On encouragement from others, I kept a diary of our journey
through Europe.
There’s an awful lot in there, as the trip took us up and
down, through highs and lows, through frowns that broke our teeth and cheers
that changed the direction of oncoming ships.
For now, I have here decided only to hint at portions of it.
Still, that gives you all another reason to look forward to my eventual demise.
The fully published diary will no doubt be offered as a free gift on the front
of the Sunday Sport (by that time a well respected literary journal) on the day
of my death, or at least mentioned in my obituary as some kind of lost treasure
- the whereabouts of which will then be left to rumour and perhaps the subject
of a new Indiana Jones adventure.
(Hint: I’m going to protect the diary with a five headed AI double-cyborg Wolf-man,
which can only be defeated by being buggered. That ought to teach Harrison Ford
a lesson.)
It’s difficult to even try and fit those ten days (is that
all they were?) into any self-contained…thing. There’s just so much there: not being
listed here. I won’t do that. Instead I’ll take them as they come. Like a
sexual health nurse.
Before that: the news. Three gigs this week: Tuesday, St.
Wednesday, Thursday. Prince Albert,
Old Blue Last, The Hope. Brighton, London,
Brighton. Fun, Fun, Fun. We’re well up for it.
All relevant info, and the new shop, is all on www.phoriamusic.com, in case you weren’t
aware. You are now, so there’s no excuse not to bookmark it and visit it every
day, like a postman.
Day 2
Tuesday 6/7/13
Location: A small rest
area beside the German Autobahn.
8:07 am
We have woken up to
the sound of grasshoppers trying to drown out the rumble of the road. We
stopped last night somewhere South of Frankfurt, the
night-time’s driving becoming nothing more than a rolling screen, like a repetitious
background from an old Scooby-Doo cartoon. I drove for about four hours –
successfully resisting the right-hand urge to pull off into oncoming traffic…
Jeb and Rory have
set-up camp outside. Jeb approached the van last night with a look of distilled
fear in his eyes. A strange man sat watching he and Rory pitch their tents; one
hand holding a cigarette, and Jeb insisting: ‘I know what his other hand was doing.’
8:36 am
It cannot be uncommon
for people to wonder if certain public conveniences are more or less sanitary
than having a member of the public defecate directly onto your face.
22:16 pm
Achingly tired. This
may not make much sense. We’re in the van, in a campsite beside Lake Bled in Slovenia, drinking beer bought from the most perfectly situated branch of LIDL
in the world. [photos will surface].
Slovenia so far has been…[the word ‘beautiful’ has been removed here] Mountains border your view at every turn.

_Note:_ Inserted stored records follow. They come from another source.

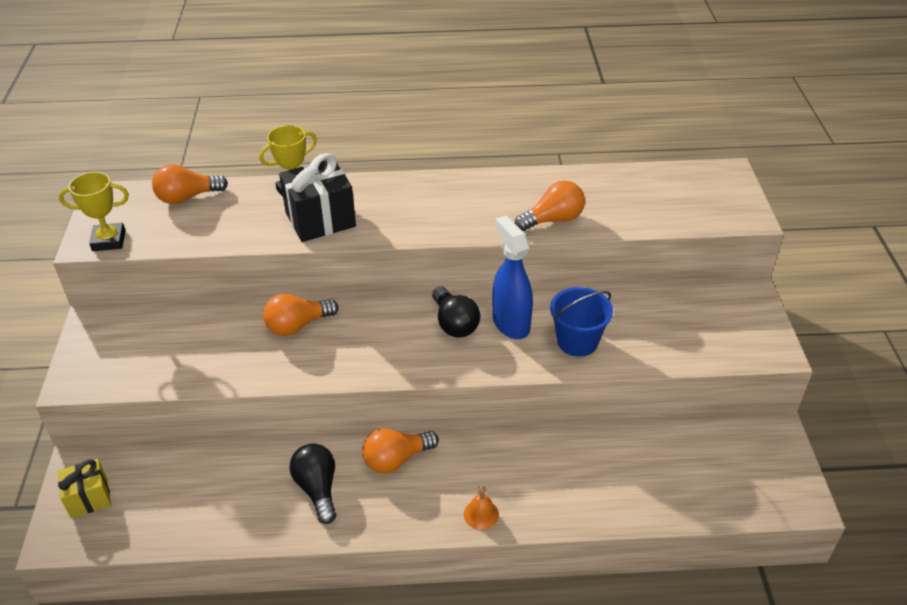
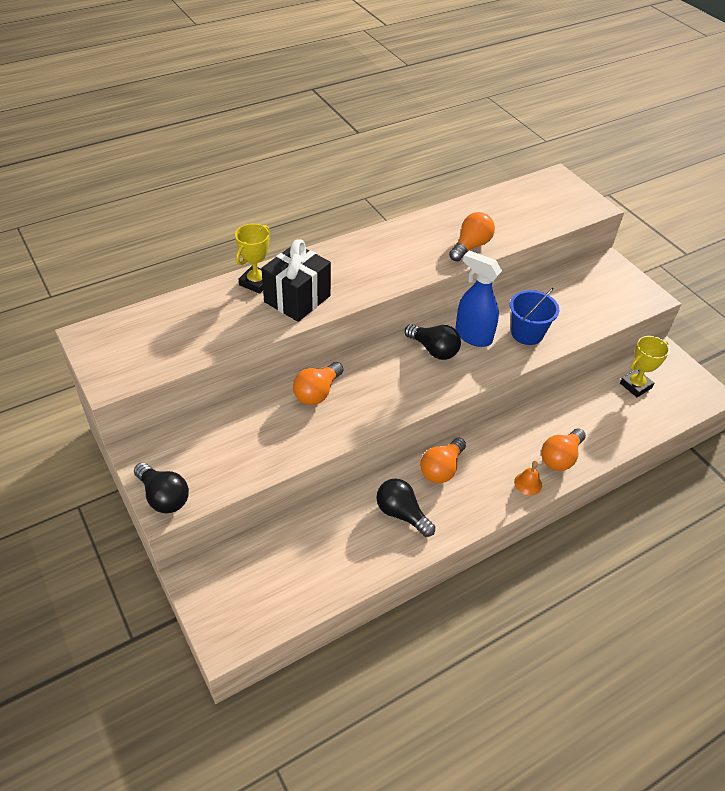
camera: 30 degrees left, 5 degrees up
(79, 372) = (164, 497): none -> black light bulb
(89, 498) = (225, 598): yellow gift -> none
(109, 240) = (128, 373): yellow trophy -> yellow trophy (635, 385)
(187, 197) = (166, 314): orange light bulb -> orange light bulb (560, 457)

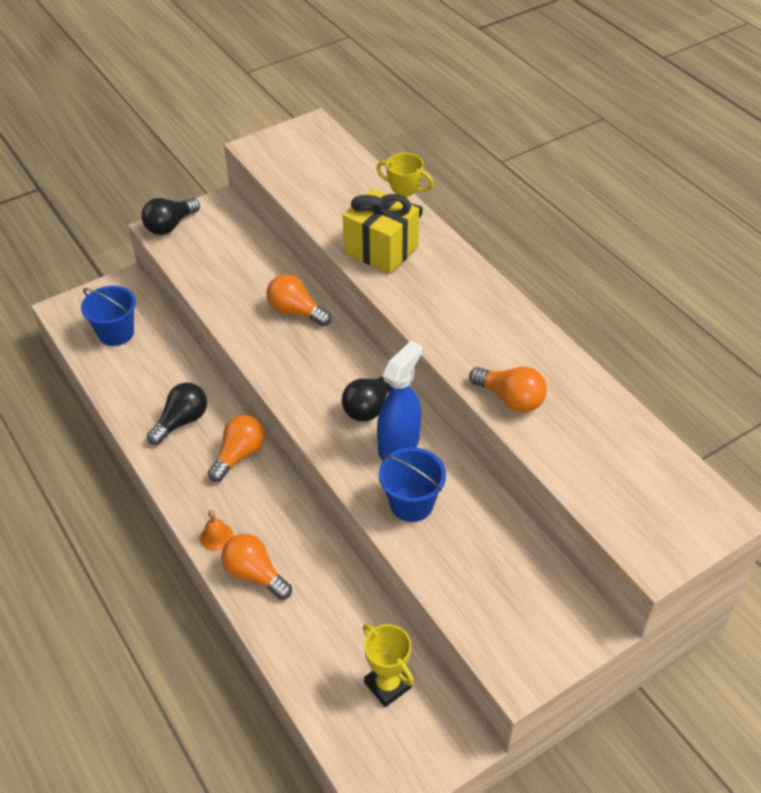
camera: 90 degrees right, 0 degrees up
(273, 580) = (116, 333): none -> blue bucket
(297, 299) = (381, 250): black gift -> yellow gift
(441, 469) = (239, 455): orange light bulb -> orange light bulb turned 90 degrees clockwise

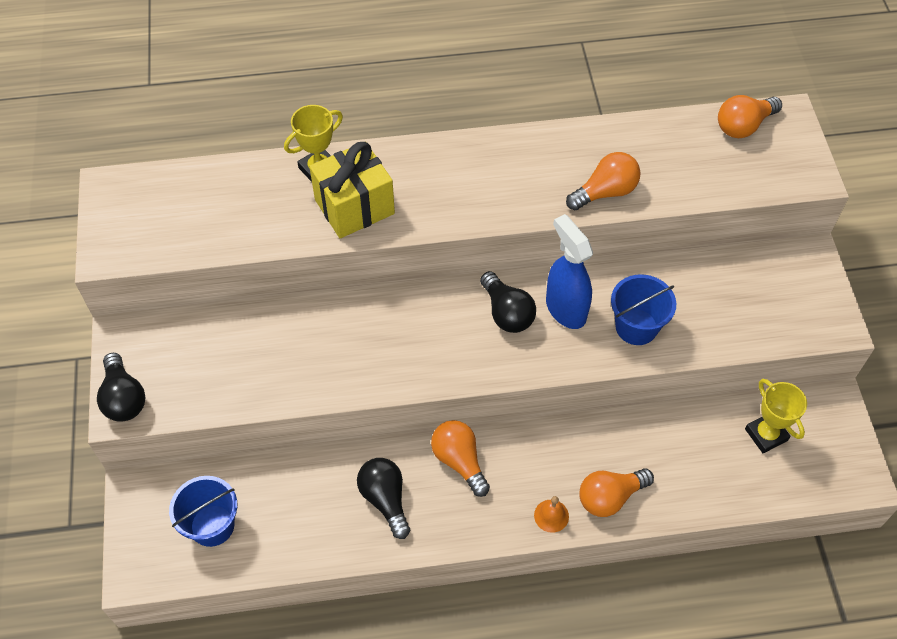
camera: 65 degrees left, 10 degrees up
(296, 311) = (342, 326): orange light bulb -> orange light bulb (743, 126)
(388, 685) = (766, 434): yellow trophy -> yellow trophy turned 75 degrees clockwise

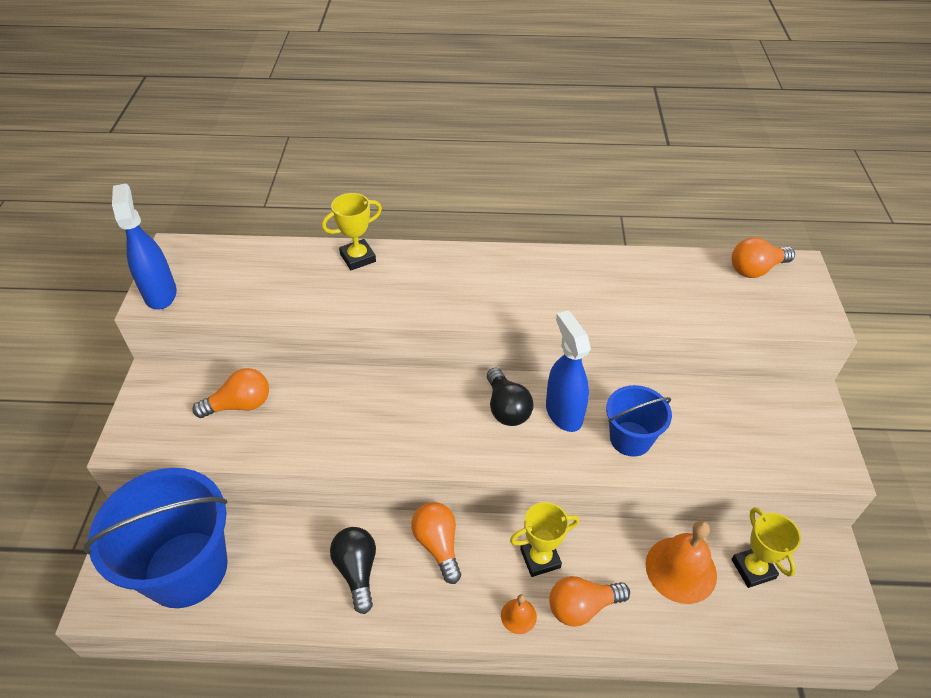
camera: 10 degrees right, 10 degrees down
(115, 244) = (160, 294): none -> blue spray bottle
(124, 398) = (133, 432): black light bulb -> none
(212, 525) = (186, 568): blue bucket -> blue bucket, size x1.88
(354, 207) = (380, 291): yellow gift -> none
(562, 457) = (540, 558): none -> yellow trophy
(605, 192) = (615, 308): orange light bulb -> orange light bulb (240, 405)
(698, 446) = (681, 569): none -> orange bell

They vary from lush and green to sheer rock cliff faces, cold and cracked and
aged. We drove through Austria to get here. This is so difficult to describe – partly because of
fatigue.
I watched the
landscape fold itself up like paper. The mountains, near and far, traverse each
other as you pass them. The awe at each turn is the sense of creation on an
industrial scale. The bridges rest on the legs of giants. Earth, above and
below, shows off like an attention seeking child: petulant and resourceful.
Grand, but nothing more than crude, quarried bumps. I felt as though I had been
thrown into nature’s bosom.
We held our breath for
2km through a tunnel that burrowed underneath one of the mountains, gasping
only briefly in a five second flash of light - as we returned to the vacuous
caverns, lit through slits in the omnipresent green of the fir trees - to
scream ‘WOAH!’ and then plunge back into a tube of sensory deprivation.
It was grand, and so
inhuman. I do not know how to take it all in.
I feel like a bag with
a hole in the bottom.
And that’s your lot for now.
Have a great day, whichever mountains you travel through in a van.